*Exercise set*.
1. Answer these from the hardware and sizing guide:
(a) Inside what can Apache Ozone run on a single node?
(b) Which services does the guide name as metadata services?
(c) What three things does proper hardware selection help achieve?
2. From the hardware and sizing guide, list every factor it says your choice of hardware should depend on.
3. Translate this sentence from the hardware and sizing guide into Spanish: "Proper hardware selection is critical for achieving optimal performance, reliability, and cost-effectiveness."

*Passage provided*.
=== Section Start ===
Hardware and Sizing

This guide outlines the hardware requirements and sizing recommendations for Apache Ozone clusters of different scales. Proper hardware selection is critical for achieving optimal performance, reliability, and cost-effectiveness.

Note: Apache Ozone can run on a single node inside Kubernetes and serve all functionality for development, testing, and small workloads. The hardware specifications in this guide reflect common configurations for production deployments. Your choice of hardware should depend on your desired scale, performance requirements, and workload characteristics.

Hardware Selection Principles

When planning an Ozone deployment, consider these key principles:

Separate Metadata and Data Hardware: Metadata services (OM, SCM) have different requirements than data services (Datanodes).
=== Section End ===
*Scene geometry reasoning data*.
=== Section Start ===
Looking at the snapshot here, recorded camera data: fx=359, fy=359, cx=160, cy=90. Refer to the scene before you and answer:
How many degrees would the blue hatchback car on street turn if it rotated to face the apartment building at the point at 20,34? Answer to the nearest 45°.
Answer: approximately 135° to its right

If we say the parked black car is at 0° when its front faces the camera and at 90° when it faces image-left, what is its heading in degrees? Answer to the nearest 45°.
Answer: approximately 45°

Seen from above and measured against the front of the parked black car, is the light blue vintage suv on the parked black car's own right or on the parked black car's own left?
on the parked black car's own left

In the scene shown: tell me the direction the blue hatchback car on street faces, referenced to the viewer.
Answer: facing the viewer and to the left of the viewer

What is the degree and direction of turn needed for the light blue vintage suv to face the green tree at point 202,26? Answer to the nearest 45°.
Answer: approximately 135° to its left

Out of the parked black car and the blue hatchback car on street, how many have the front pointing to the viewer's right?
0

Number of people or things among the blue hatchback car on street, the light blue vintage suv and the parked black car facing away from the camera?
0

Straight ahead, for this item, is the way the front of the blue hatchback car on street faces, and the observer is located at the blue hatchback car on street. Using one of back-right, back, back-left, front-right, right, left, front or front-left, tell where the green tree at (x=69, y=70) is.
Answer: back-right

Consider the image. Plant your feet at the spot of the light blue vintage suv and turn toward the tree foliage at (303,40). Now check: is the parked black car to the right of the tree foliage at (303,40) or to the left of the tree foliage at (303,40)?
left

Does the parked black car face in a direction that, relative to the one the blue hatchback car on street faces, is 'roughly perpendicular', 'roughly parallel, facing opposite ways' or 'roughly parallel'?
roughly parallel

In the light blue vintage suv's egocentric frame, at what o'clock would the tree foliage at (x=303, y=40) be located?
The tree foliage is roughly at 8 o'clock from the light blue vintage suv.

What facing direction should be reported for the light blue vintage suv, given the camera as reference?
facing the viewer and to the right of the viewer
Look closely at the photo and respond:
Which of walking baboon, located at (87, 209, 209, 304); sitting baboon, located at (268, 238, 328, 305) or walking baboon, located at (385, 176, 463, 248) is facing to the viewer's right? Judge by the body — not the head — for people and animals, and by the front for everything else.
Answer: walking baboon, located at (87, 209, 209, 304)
=== Section End ===
*Solutions per task*.
1.
(a) Kubernetes
(b) OM and SCM
(c) Optimal performance, reliability, and cost-effectiveness

2.
- Desired scale
- Performance requirements
- Workload characteristics

3. Una selección adecuada del hardware es fundamental para lograr un rendimiento, una fiabilidad y una rentabilidad óptimos.